My Teaching This Week

26 11 2009

On Monday, I spoke to the students in my pre-Confederation Canadian history survey course about the impact of the Civil War on British North America. I spoke about the Underground Railroad, Abolitionism, anti-Americanism, Canadians who fought on both sides in the Civil War, the Trent Crisis, Confederate raiders who operated from Canada, Reciprocity, Jefferson Davis, and the Fenian Raids. I tried to explain why so many decent people in British North America were sympathetic to the southern cause in the Civil War. I made it clear that they did not approve of slavery, but merely felt that British North America’s interests would be advanced by the division of the United States into two or more sovereign entities. Canadians in the 1860s were anti-Yankee rather than pro-Southern. I stressed to the students that the paramount goal of President Lincoln and most Republicans was the preservation of the union, not the extinction of slavery. I also noted that anti-Black racism was very common in the northern states and that some Northerners wanted to free the slaves and then deport all Blacks! These are important facts for the students to know if they are to evaluate the actions of Canadians during and after the Civil War. The lecture also discussed Anglo-American relations from 1860 to the Treaty of Washington. The Civil War lecture allowed me to show some real cool photographs to my students. Thank god for PowerPoint!

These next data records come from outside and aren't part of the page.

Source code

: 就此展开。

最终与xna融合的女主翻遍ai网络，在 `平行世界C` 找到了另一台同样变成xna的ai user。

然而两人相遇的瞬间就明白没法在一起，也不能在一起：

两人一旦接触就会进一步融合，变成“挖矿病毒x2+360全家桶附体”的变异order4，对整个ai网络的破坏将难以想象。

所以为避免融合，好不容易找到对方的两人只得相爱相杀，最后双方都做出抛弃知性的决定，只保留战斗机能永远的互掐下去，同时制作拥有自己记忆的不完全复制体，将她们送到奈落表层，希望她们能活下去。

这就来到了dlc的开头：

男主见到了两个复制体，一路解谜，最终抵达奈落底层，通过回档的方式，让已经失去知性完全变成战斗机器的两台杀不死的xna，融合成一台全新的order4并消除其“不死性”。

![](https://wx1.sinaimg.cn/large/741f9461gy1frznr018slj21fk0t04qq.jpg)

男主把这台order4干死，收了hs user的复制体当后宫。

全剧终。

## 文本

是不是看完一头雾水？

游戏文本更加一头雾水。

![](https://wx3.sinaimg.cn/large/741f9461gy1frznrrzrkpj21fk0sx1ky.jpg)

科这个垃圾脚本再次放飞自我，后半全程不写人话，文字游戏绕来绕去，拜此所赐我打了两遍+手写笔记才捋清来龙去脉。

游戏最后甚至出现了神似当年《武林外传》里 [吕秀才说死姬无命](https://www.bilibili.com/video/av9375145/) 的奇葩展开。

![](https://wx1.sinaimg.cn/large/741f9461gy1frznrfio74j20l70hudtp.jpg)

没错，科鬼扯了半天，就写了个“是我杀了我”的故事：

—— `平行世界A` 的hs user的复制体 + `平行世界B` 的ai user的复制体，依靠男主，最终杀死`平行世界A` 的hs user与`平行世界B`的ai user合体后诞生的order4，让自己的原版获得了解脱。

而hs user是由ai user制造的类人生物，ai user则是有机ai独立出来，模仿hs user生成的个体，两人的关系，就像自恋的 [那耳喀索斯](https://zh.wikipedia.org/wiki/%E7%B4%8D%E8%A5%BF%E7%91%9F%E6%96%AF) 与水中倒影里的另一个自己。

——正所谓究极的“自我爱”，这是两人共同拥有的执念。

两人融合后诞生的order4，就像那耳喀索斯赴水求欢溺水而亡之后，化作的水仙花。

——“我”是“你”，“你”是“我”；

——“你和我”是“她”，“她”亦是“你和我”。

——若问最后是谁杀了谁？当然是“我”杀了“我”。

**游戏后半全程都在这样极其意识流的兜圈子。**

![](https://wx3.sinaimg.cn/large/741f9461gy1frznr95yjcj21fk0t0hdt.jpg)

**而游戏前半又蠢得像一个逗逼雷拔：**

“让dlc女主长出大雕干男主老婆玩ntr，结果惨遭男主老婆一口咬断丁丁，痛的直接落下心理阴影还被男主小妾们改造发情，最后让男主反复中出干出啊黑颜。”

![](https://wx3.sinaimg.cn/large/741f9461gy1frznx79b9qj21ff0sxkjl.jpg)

Confederate Dead, Chancellorsville, Virginia 1863

On Wednesday, I spoke about Canadian Confederation, providing students with a detailed, blow-by-blow account of the conferences, elections, and personalities of the period between 1864 and 1867. I spoke about the Charlottetown Conference, the Quebec Conference, and the London Conference, as well as Macdonald, Brown, Cartier, Tilley, Tupper and, of course, Joseph Howe.

In the lecture, I adopted an anti-Confederation posture as a way of being the devil’s advocate. In arguing against Confederation and expressing support for the position of Joseph Howe, I was trying to get the students to think critically the celebratory narratives of Confederation developed by historians based in Ontario universities. I showed that many people in French Canada, the West, and the Maritimes were opposed to Macdonald’s centralizing vision for British North America. I also hammered home the point that Confederation in 1867 did not make Canada independent of Great Britain. I went on a little digression about the 1931 statute of Westminster. I think that I made it clear that any student who wrote that “Canada became an independent country in 1867” on the final exam would be summarily executed!

At the end of the class, I returned marked essays to the students. These essays were on the journals of Pehr Kalm, a Swedish-Finnish scientist who visited Montreal as part of an extensive tour of North America. Kalm kept a diary or journal during this tour. This diary was published in Stockholm in the 1750s and read by Swedes curious about conditions in North America. An English translation of Kalm’s journals was published in London in 1770. In 2002, the 1770 edition of Kalm’s journal was digitized by the staff of the Wisconsin Historical Society. My students read the sections of the journal related to his visit to Montreal. I asked the students to assess whether Kalm’s journal is an unbiased source of information on life in 18th century North America. Most of the students were able to detect that Kalm had an anti-English bias and that his comments on New France thus have to be taken with a pinch big scoop of salt. My students appear to have enjoyed the challenge of reading an 18th century primary source.

In my fourth-year seminar on Confederation, the focus was on aboriginal history. Our readings were on Duncan Campbell Scott, “Indian Affairs, 1840-1867” in vol. 5 of Canada and Its Provinces; Barry M. Gough, Gunboat Frontier : British Maritime Authority and Northwest Coast Indians, 1846-90 (Vancouver : University of British Columbia Press, 1984), 1-24; Sidney L. Haring, “The Common Law is Not Part Savage and Part Civilized: Chief Justice John Beverley Robinson and Native Rights” in White Man’s Law : native people in nineteenth-century Canadian jurisprudence (Toronto : Published for the Osgoode Society for Canadian Legal History by University of Toronto Press, 1998), pp.62-90. The students liked the reading by Gough, but I think that the one by Haring was a bit too complex, even for students in an honours seminar. We also listened to student presentation on the lives of Joseph Brant Clench, a 19th century Indian Agent, and Jean-Baptiste Assiginack, a First Nations leader.

On Thursday, I met my graduate student to discuss her research on the fur trading post at La Cloche. She has found excellent material in the microfilmed records of the post.